PARLONS HISTOIRE. QUELLE A ÉTÉ L’ÉDITION DES JEUX QUE VOUS AVEZ LE PLUS AIMÉE ET POURQUOI ?
J’ai adoré les Jeux de Barcelone 1992. Ils m’ont notamment marquée avec cette image l’archer espagnol Antonio Rebollo allumant la vasque lors de la cérémonie d’ouverture… Et surtout, ces Jeux ont complètement changé l’image de la ville qu’on ne connaissait pas forcément, bien qu’on soit très proches géographiquement.

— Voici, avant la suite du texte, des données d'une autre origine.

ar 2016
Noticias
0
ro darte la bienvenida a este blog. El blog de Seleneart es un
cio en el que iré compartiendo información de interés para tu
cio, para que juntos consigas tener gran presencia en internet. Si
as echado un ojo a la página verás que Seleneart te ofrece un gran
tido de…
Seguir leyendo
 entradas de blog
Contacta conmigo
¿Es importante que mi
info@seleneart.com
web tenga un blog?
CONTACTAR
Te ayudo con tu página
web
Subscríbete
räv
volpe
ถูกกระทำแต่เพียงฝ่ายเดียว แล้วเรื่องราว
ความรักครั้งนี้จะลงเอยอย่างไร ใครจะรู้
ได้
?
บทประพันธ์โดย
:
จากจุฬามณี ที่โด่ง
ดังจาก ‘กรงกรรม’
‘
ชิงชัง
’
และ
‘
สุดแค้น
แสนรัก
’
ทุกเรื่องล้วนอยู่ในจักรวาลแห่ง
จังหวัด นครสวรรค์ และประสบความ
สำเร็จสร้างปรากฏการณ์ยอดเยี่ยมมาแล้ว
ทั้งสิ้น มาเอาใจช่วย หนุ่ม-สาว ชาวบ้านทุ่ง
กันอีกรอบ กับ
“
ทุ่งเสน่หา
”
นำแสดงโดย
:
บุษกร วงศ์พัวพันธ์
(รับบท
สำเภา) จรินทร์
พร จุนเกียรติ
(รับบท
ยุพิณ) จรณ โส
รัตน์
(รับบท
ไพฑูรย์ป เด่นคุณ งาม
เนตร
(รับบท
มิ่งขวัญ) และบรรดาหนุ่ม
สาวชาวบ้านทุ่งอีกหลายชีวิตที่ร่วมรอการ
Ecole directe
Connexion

J’ai aussi beaucoup aimé les Jeux de Londres parce qu’ils ont été précurseurs sur tout ce qui était paralympisme. Ils ont fait un énorme travail d’inclusion, en mettant les athlètes paralympiques au même niveau que les athlètes olympiques. Puis ils ont été capables de tellement d’audace. On se rappelle notamment de l’image de la reine d’Angleterre qui saute en parachute, faussement bien sûr… On sentait qu’ils étaient à fond ! C’était une grande fête.
QUEL ÉVÉNEMENT VOUS A PARTICULIÈREMENT MARQUÉE ?
Je suis une grande fan de Marie-José Perec. Donc, forcément, je vais vous ci- ter sa double médaille d’or sur le 200m et le 400m à Atlanta, en 1996. C’était fou de la voir décrocher des médailles comme ça… On est complètement dé- concerté devant cette « facilité » avec laquelle elle court et s’impose. Le moins que l’on puisse dire, c’est qu’elle porte bien son surnom de « Gazelle ».
L’équipe de champions qui entoure Carole Gaessler (*) :
Luc Abalo, triple champion olympique de handball ;
Théo Curin, double médaillé aux Championnats du monde de natation handisport ;
Stéphane Diagana, double champion du monde d’athlétisme ;
Céline Dumerc, vice-championne olympique de basket ;
Laure Manaudou, championne olympique de natation ;
Sarah Ourahmoune, vice- championne olympique de boxe ;
Marie-José Pérec, triple championne olympique d’athlétisme.